Passwords for over 900 Pulse Secure VPN enterprise servers revealed on hacker forum

The attacker likely exploited CVE-2019-11510 security flaw to gain access to vulnerable systems

The username and passwords, as well as lots of other sensitive information, for more than 900 Pulse Secure VPN enterprise servers have been published online by some unidentified hacker.

The details were posted on a Russian-speaking hacker forum that is frequently visited by several cybercrime groups involved in ransomware activities.

In addition to user credentials, the list also includes the following details:

IP addresses of Pulse Secure VPN servers
Firmware version of VPN server
SSH keys for each server
Local users and their password hashes
Details of admin account
Last VPN logins (with details of usernames and cleartext passwords)
VPN session cookies

https://twitter.com/GossiTheDog/status/1290783640293703682?ref\\_src=twsrc%5Etfw

Bank Security, a threat intelligence firm specialised in financial crime, told ZDNet that all the Pulse Secure VPN servers, whose details have been given in the list, were running a firmware version vulnerable to the CVE-2019-11510 security flaw.

The firm said that the attackers likely scanned the internet IPv4 address space for Pulse Secure VPN servers and then exploited the CVE-2019-11510 flaw to gain access to vulnerable systems. Then they collected all the information from compromised systems and placed the details at one central repository.

CVE-2019-11510 is a critical arbitrary file disclosure vulnerability existing in Pulse Connect Secure, the SSL VPN solution from Pulse Secure. The vulnerability was revealed last year and received a rating of 10 out of 10 on the Common Vulnerability Scoring System (CVSS), suggesting that a remote, unauthenticated attacker can easily exploit it to steal confidential information, such as usernames and passwords, from vulnerable endpoints.

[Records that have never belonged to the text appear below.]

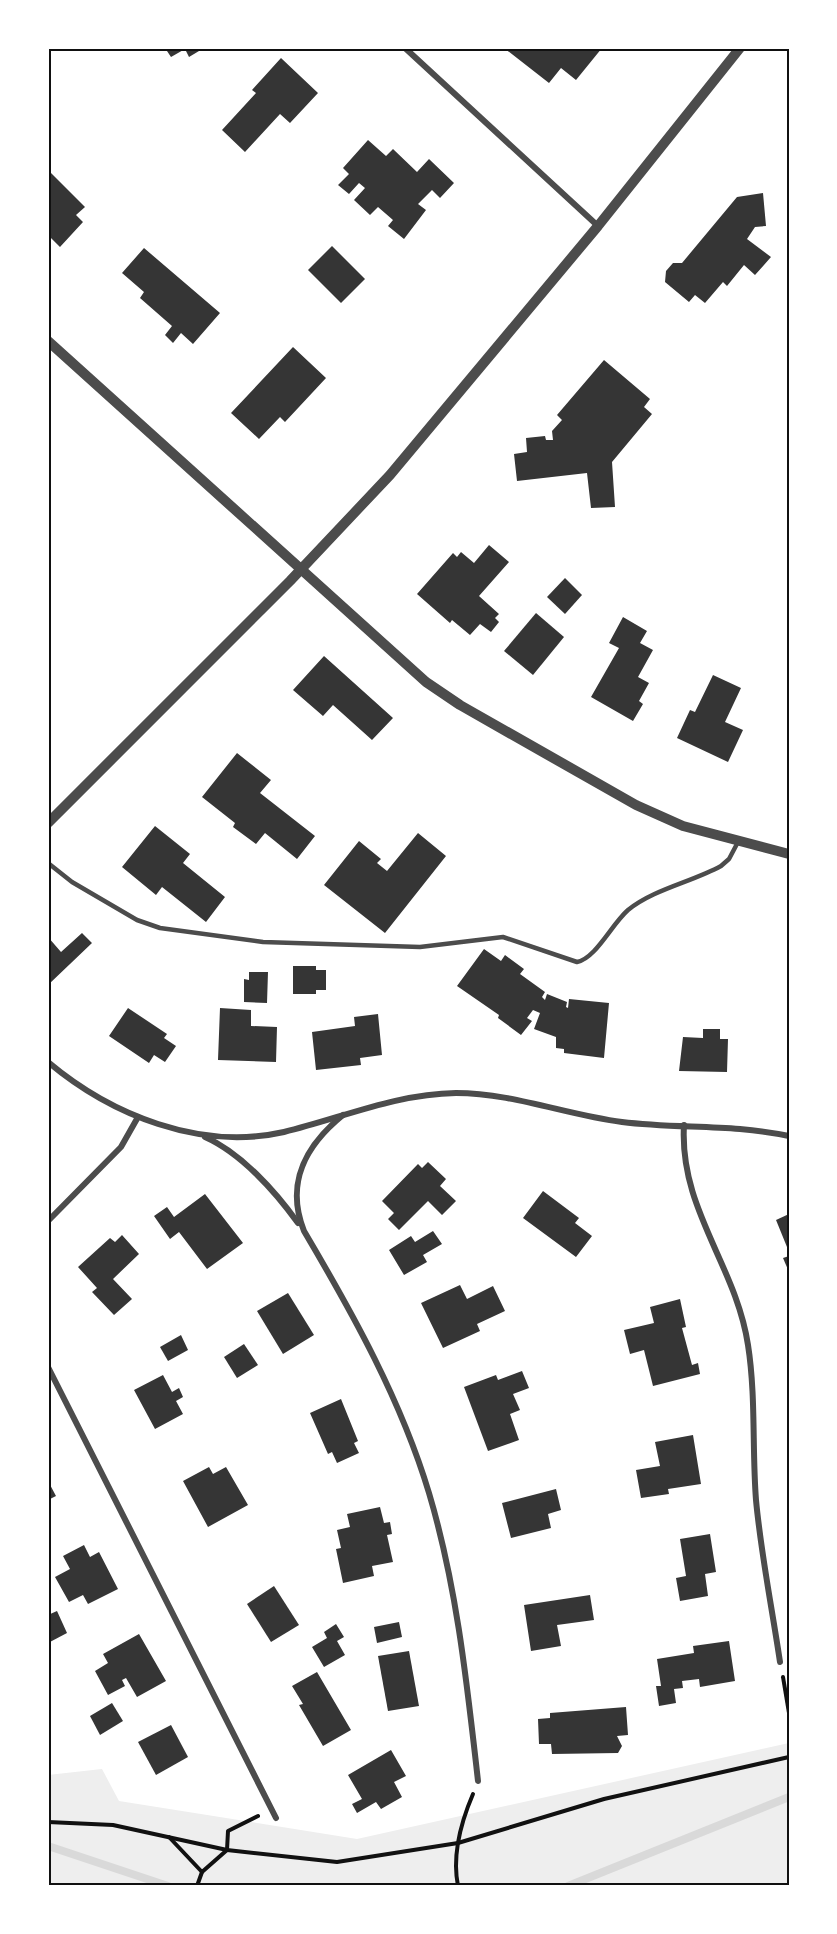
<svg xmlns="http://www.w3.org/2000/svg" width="837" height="1934" font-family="'Archivo Narrow',sans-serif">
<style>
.green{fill:#eee}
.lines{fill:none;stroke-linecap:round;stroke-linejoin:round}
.stream{stroke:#d9d9d9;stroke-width:8}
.building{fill:#353535}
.path{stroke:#111;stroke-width:4}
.service{stroke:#4c4c4c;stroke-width:4.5}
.minor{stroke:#4c4c4c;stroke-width:6}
.tertiary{stroke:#4c4c4c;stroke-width:10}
.neatline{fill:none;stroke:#111;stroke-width:2}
</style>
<rect width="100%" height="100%" fill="#fff"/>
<!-- green -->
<polygon class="green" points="789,1743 789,1886 48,1886 48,1775 102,1769 119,1801 357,1839"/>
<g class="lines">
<!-- stream -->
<g class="stream">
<polyline points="48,1846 168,1886"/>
<polyline points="568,1886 789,1797"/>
</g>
</g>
<!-- building -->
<g class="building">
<polygon points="165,48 204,48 189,57 185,49 171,57"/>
<polygon points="504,48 602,48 576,80 561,68 549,83"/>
<polygon points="281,58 318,93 290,123 280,114 245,152 222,130 256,93 252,90"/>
<polygon points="368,140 386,156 393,149 417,172 429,159 454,183 440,198 432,190 418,204 426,210 404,239 388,226 393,220 378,207 370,215 354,200 365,188 359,183 349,194 338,185 349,174 343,168"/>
<polygon points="48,170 85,207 76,215 83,222 60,247 48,235"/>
<polygon points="763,193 766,226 755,227 747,239 771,257 755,275 744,265 727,286 723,282 705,303 695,295 689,302 665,282 666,271 673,263 682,263 737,197"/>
<polygon points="332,246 365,279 341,303 308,270"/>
<polygon points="144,248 220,313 193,344 181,333 173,343 165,335 172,326 140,298 144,292 122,273"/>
<polygon points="293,347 326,378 285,422 280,417 259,439 231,413"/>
<polygon points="604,360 650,399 644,407 652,414 612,462 615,507 591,508 587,473 517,481 514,454 527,452 526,438 545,436 546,440 553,440 552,431 562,420 557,415"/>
<polygon points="489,545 509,562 479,596 499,614 495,618 499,622 491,632 480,624 470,635 452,620 450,623 417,594 453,553 457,557 461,552 474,563"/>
<polygon points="565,578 582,595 565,614 547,597"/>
<polygon points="536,613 564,637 533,675 504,651"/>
<polygon points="623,617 647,631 640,643 653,650 638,677 649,683 639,701 643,704 633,721 591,697 619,648 609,643"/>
<polygon points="324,656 393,718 372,740 333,705 323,716 293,690"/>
<polygon points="713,675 741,688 725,722 743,730 728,762 677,738 690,710 695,712"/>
<polygon points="237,753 271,780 260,793 315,836 297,859 265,833 256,844 233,827 235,823 202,797"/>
<polygon points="155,826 190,854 183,863 225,897 206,922 162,887 156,895 122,867"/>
<polygon points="418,833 446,856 385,933 324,885 359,841 381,859 377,863 387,871"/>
<polygon points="82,933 92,943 48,985 48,937 61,952"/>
<polygon points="484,949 501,961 505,955 524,969 520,974 545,992 542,997 545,1000 547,994 567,1002 566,1007 568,1008 569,999 609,1003 604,1058 564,1053 564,1049 556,1048 556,1037 534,1029 540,1013 533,1010 527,1018 532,1021 521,1035 498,1018 499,1015 457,986"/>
<polygon points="293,966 316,966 316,970 326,970 326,990 316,990 316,994 293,994"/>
<polygon points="249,972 268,972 267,1003 244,1002 244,979 249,980"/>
<polygon points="128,1008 167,1034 164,1038 176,1046 165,1062 154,1055 149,1063 109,1036"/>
<polygon points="220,1008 251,1010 251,1026 277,1027 276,1062 218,1060"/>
<polygon points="378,1014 382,1055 360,1058 361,1065 316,1070 312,1032 355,1026 354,1017"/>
<polygon points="703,1029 720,1029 720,1039 728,1039 727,1072 679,1071 683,1037 703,1038"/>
<polygon points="428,1162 446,1179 440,1186 456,1201 442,1215 428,1201 399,1230 388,1219 394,1213 382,1201 418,1164 422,1168"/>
<polygon points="543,1191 579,1218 575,1223 592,1236 576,1257 523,1218"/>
<polygon points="205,1194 243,1243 207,1269 179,1232 170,1239 154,1216 167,1207 174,1217"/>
<polygon points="789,1214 789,1252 776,1220"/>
<polygon points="433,1231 442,1244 423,1255 427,1262 404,1275 389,1250 411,1236 415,1242"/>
<polygon points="122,1235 139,1254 113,1279 132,1299 114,1315 92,1292 97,1288 78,1267 110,1238 115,1242"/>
<polygon points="789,1256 789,1272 783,1258"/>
<polygon points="460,1285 467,1299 493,1286 505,1311 477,1324 480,1331 443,1348 421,1303"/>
<polygon points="288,1293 314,1335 283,1354 257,1311"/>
<polygon points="680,1299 686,1327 682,1328 692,1365 698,1363 700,1374 653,1386 644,1350 630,1354 624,1330 654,1323 650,1307"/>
<polygon points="181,1335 188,1350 168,1361 160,1347"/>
<polygon points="244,1344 258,1365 237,1378 224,1357"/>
<polygon points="522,1371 529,1388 513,1394 520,1410 510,1414 519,1440 488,1451 464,1387 496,1375 498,1380"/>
<polygon points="163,1375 172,1392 179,1388 183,1397 176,1401 183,1414 155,1429 134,1390"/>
<polygon points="341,1399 358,1441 354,1443 359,1453 337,1463 332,1452 328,1454 310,1413"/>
<polygon points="693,1435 701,1484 668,1489 669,1494 641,1498 636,1470 660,1466 655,1442"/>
<polygon points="209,1467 213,1474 226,1467 248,1505 208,1527 183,1481"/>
<polygon points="48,1481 56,1496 48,1500"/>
<polygon points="556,1489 561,1510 548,1514 551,1528 511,1538 502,1503"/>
<polygon points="380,1507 384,1523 390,1522 392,1534 387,1535 393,1562 372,1566 374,1576 343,1583 336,1549 341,1548 337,1530 350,1527 347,1514"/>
<polygon points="710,1534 716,1572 705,1574 708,1596 680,1601 676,1578 686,1576 680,1539"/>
<polygon points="84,1545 90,1557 99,1552 118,1589 88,1604 83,1595 69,1602 55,1577 70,1569 63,1556"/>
<polygon points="274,1586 299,1625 271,1642 247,1604"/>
<polygon points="590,1595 594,1620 557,1625 561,1646 531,1651 524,1605"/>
<polygon points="57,1611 67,1633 48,1643 48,1615"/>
<polygon points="399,1622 402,1637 377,1643 374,1627"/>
<polygon points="336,1624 344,1637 337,1641 345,1655 324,1667 312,1647 327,1638 324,1632"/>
<polygon points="139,1634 166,1681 137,1697 126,1678 122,1680 125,1686 108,1695 95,1671 108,1663 103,1654"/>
<polygon points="729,1641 735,1681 700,1687 699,1679 682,1681 683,1688 674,1689 676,1703 659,1706 656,1686 661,1686 657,1659 694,1653 693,1646"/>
<polygon points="409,1651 419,1706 388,1711 378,1656"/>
<polygon points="317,1672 351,1730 323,1746 299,1705 303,1704 292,1686"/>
<polygon points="112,1703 123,1721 100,1735 90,1716"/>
<polygon points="626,1707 628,1735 617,1736 622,1746 618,1753 552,1754 551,1744 539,1744 538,1719 550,1718 550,1713"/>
<polygon points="171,1725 188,1757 156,1775 138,1742"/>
<polygon points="391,1750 406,1776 394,1782 402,1797 381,1809 376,1802 357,1813 352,1804 362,1799 348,1775"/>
</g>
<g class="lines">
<!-- path -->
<g class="path">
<polyline points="783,1677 789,1713"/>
<polyline points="48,1822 113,1825 227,1850 337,1862 458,1843 604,1799 789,1757"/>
<polyline points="169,1837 202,1872 227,1850 228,1831 258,1816"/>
<polyline points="197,1886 202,1872"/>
<path d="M458 1886C452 1856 461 1822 473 1794"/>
</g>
<!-- service -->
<path class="service" d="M48 863 72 882 137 920 160 928 263 942 420 947 503 937 577 962C596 958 611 925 628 910 654 889 692 882 721 866L729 859 738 842"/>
<!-- minor -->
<g class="minor">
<polyline points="405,48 598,226"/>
<path d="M48 1062C111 1115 200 1151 284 1132 342 1118 395 1094 456 1093 512 1093 567 1115 622 1122 678 1129 733 1124 789 1136"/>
<path d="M343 1115C305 1146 285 1183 304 1231 353 1314 401 1400 429 1493 457 1587 467 1684 478 1781"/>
<path d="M684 1125C679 1209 736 1265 748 1345 756 1396 752 1449 756 1500 761 1554 772 1608 780 1662"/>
<path d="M205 1137C241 1153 275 1191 298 1223"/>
<polyline points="48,1221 121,1147 138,1117"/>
<polyline points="48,1367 276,1818"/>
</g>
<!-- tertiary -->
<g class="tertiary">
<polyline points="48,341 426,682 460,705 636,805 683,826 789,854"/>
<polyline points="48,823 290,581 390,475 598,226 740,48"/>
</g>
</g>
<!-- border -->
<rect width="837" height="1934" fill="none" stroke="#ffffff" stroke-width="99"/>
<rect x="50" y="50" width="738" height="1834" class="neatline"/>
</svg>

While a patch for the vulnerability was released in April 2019, the bug garnered more attention after a proof of concept (PoC) for it was made public in August 2019. Soon, reports started to surface that hackers were scanning internet in search of vulnerable endpoints and then trying to exploit the bug.

In February, researchers from Bad Packets said that they had discovered nearly 2,500 Pulse Secure VPN servers worldwide that were still vulnerable to CVE-2019-11510 critical security flaw. The US topped the list with 718 vulnerable servers, followed by Japan with 332, and UK with 149 vulnerable VPN servers.

Earlier this year, it also emerged that currency exchange specialist Travelex, who suffered a massive ransomware attack in December, was already warned in September 2019 about insecure VPN servers that the firm was running. But, the warning was likely ignored by the company.